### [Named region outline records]
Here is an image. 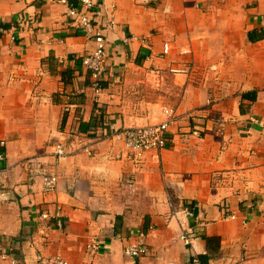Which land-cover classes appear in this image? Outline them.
Returning <instances> with one entry per match:
<instances>
[{
	"label": "crops",
	"instance_id": "1",
	"mask_svg": "<svg viewBox=\"0 0 264 264\" xmlns=\"http://www.w3.org/2000/svg\"><path fill=\"white\" fill-rule=\"evenodd\" d=\"M95 1L116 20L99 93L67 5L0 0V264H264V0ZM167 107L168 147L138 156L116 136ZM140 231L146 252L126 256Z\"/></svg>",
	"mask_w": 264,
	"mask_h": 264
},
{
	"label": "built area",
	"instance_id": "2",
	"mask_svg": "<svg viewBox=\"0 0 264 264\" xmlns=\"http://www.w3.org/2000/svg\"><path fill=\"white\" fill-rule=\"evenodd\" d=\"M61 3L68 6V14L74 20L77 30L83 35L90 37L95 42V49L91 54L83 57L82 64L91 71L93 87L97 93L102 89L101 83L103 82L107 73V38L105 31L113 29L116 25V20L112 15L109 20L98 22L97 17L101 15L99 5L95 0H79V6L70 5L69 0H59ZM260 23L264 28V11L260 16ZM173 51L171 43L166 42L163 47L162 55L167 56ZM180 52L184 55L192 52L190 47L181 49ZM171 71L177 74H190V67H176ZM99 113H101L99 111ZM165 119L163 121L146 124L142 126H134L117 131L116 136L121 139L125 147L132 153L142 156L150 150H162L169 146L168 132L171 126L177 120V112L173 108L164 109ZM6 142L0 141V165L7 160ZM85 151L92 155V150L86 148ZM56 156L60 159L67 154L66 145L59 143L56 145ZM59 177L57 174H45L43 176L44 190L46 192L54 191L58 186ZM226 211L230 208L225 206ZM187 215H191L189 210L186 211ZM61 216V209L58 207L54 214L43 213L42 219L59 218ZM230 218L235 216L230 212L227 214ZM147 233L140 231L135 241L127 244L124 248L126 256L131 258H138L142 256L147 249ZM182 239L186 243H190V236L187 234L182 235ZM0 258L6 261L11 258V254L0 244ZM41 264H68L67 260L62 255H54L50 257H39ZM12 263L15 261L12 259ZM193 264H200L198 259L194 260Z\"/></svg>",
	"mask_w": 264,
	"mask_h": 264
},
{
	"label": "trees",
	"instance_id": "3",
	"mask_svg": "<svg viewBox=\"0 0 264 264\" xmlns=\"http://www.w3.org/2000/svg\"><path fill=\"white\" fill-rule=\"evenodd\" d=\"M202 259V258H201Z\"/></svg>",
	"mask_w": 264,
	"mask_h": 264
}]
</instances>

### [WORK TO DO]
How many lines in the rows above contain the string "label"? Reply with the number only.

### [WRITTEN SOLUTION]
3